Document passage:
Content starts
The acreage sold to Thomas Jones is a mystery. Nothing in the deed index indicates a transaction to J. Williams for the acreage he has in 1876. However, J. Williams is almost certainly James Williams, the husband of Lucy Huston, who was a half-sibling to Thomas Jones. This family is tied to our's via the marriage of George Riley and Susannah Huston. All of their children died without heirs, and upon the death of their last child, the aforementioned Prudence Price(who was Prudence Duke at the time of her death), who sold 59 acres to Elton Taylor in 1856, a portion of her estate was divided amongst her parents' siblings and their heirs. Thomas Jones and Lucy Williams were among those heirs, as were Amos Taylor, Alice Clements, and nearly a score of others. So it would appears Susan's 28+ acres that eventually went to Thomas Jones is among the acreage held by J. Williams directly north of Levi in 1876.
Content ends
Problem requirements: In the passage on family land holdings, which marriage ties the family of James Williams to the writer's own family?

Given data:
Content starts
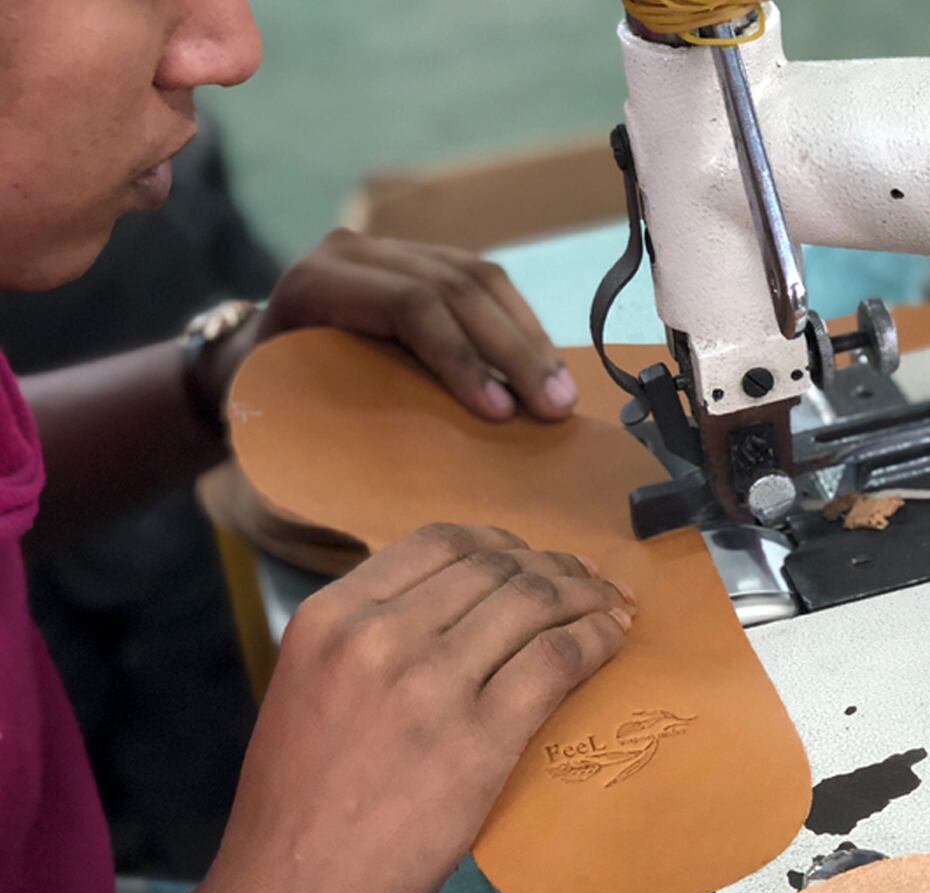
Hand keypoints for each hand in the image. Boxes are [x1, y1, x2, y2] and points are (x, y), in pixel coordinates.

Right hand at [207, 523, 633, 892]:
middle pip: (496, 567)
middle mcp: (379, 637)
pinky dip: (596, 639)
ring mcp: (431, 686)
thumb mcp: (311, 686)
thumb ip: (368, 638)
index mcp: (332, 617)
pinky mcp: (479, 742)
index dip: (503, 543)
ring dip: (586, 597)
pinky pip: (557, 660)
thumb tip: (451, 609)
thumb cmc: (300, 804)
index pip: (439, 542)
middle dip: (554, 567)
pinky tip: (613, 640)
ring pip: (533, 603)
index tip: (535, 558)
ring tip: (612, 606)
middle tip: (589, 581)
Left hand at [216, 229, 579, 421]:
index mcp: (316, 283)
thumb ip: (339, 429)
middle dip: (513, 352)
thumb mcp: (288, 415)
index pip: (409, 305)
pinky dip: (523, 327)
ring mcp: (393, 250)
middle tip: (554, 408)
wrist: (248, 360)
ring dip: (529, 339)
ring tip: (563, 394)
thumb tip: (404, 487)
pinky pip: (487, 284)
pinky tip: (546, 368)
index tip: (499, 413)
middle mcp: (355, 252)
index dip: (461, 357)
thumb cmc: (267, 403)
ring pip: (481, 278)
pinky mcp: (424, 260)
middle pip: (456, 287)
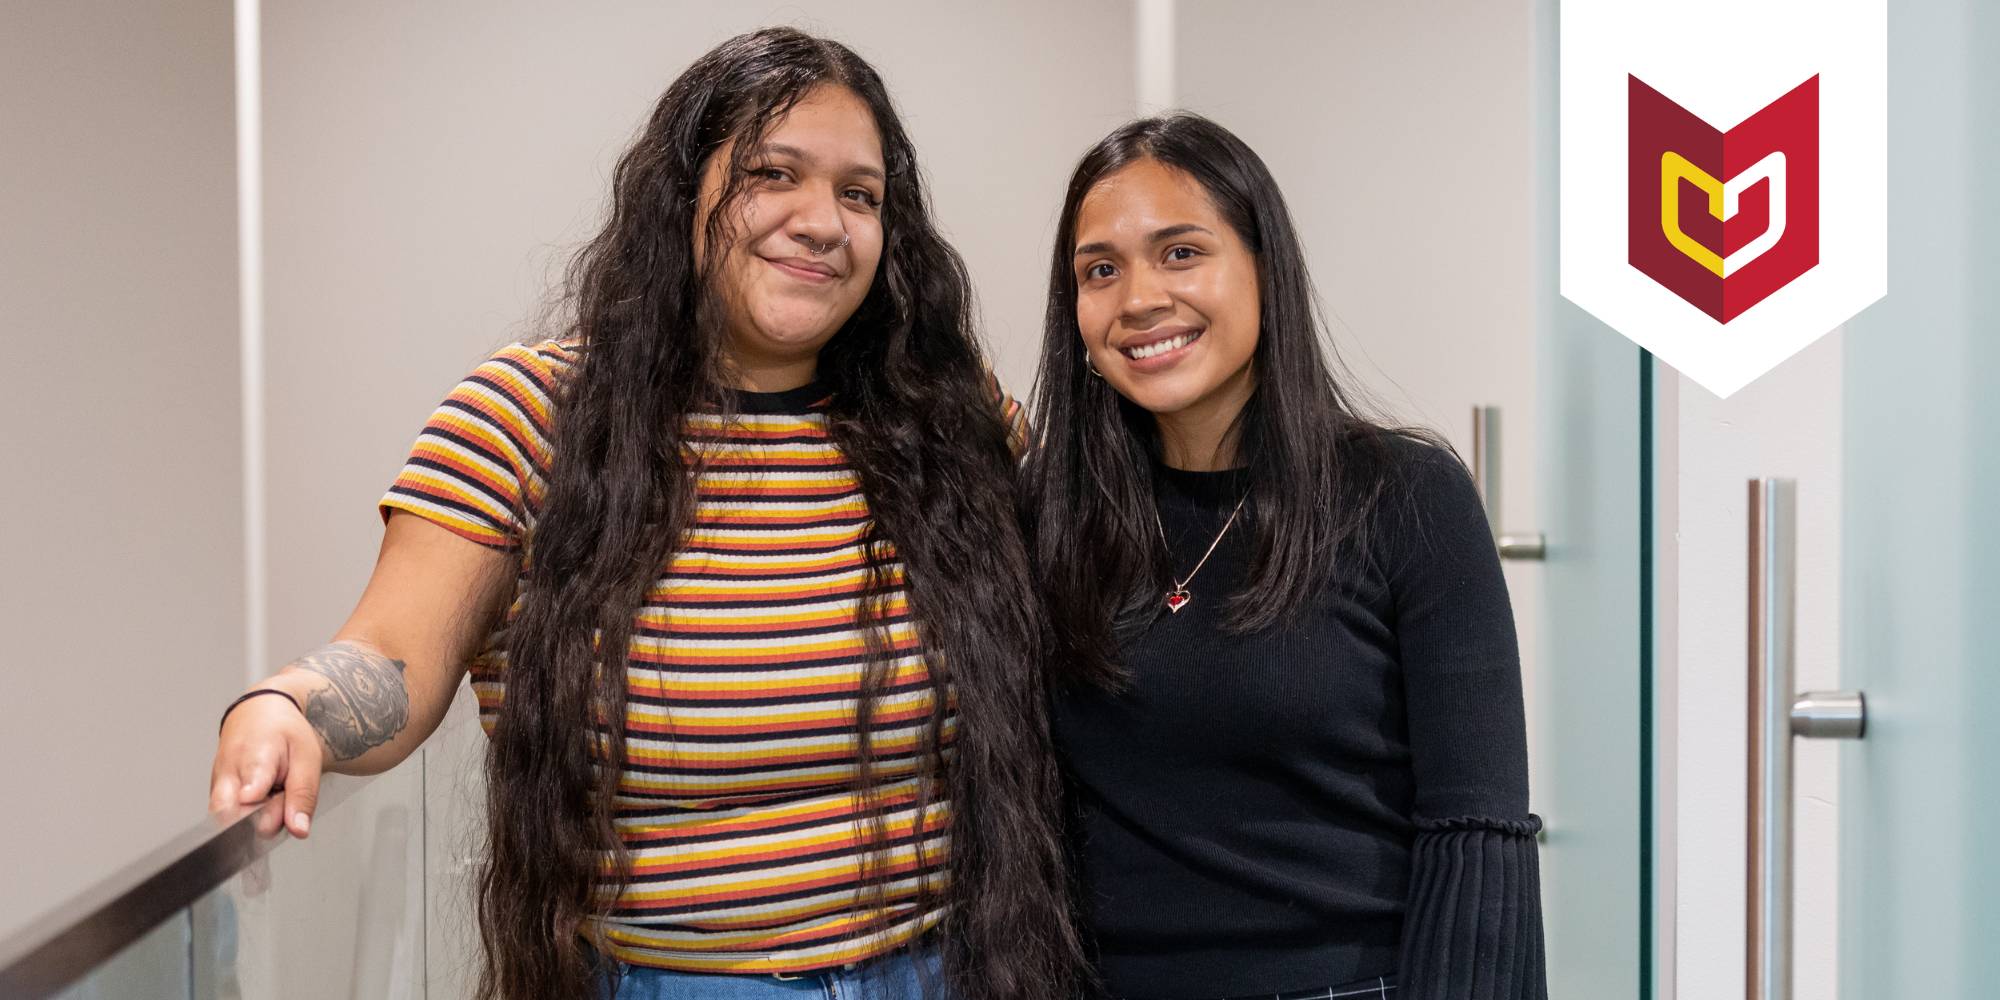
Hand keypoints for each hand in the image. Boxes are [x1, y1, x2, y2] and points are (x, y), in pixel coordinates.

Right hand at [209, 689, 325, 838]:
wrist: (257, 714)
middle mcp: (226, 774)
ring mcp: (215, 786)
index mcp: (253, 758)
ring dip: (255, 818)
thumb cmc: (283, 733)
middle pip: (233, 820)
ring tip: (271, 794)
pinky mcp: (213, 796)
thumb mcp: (307, 758)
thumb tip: (298, 830)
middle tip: (280, 797)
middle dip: (261, 822)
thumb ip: (302, 796)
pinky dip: (247, 815)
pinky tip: (259, 798)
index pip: (248, 797)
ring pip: (231, 823)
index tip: (277, 813)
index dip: (265, 811)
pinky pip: (229, 818)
Content ends
Task output: The marriage of George Riley and Susannah Huston.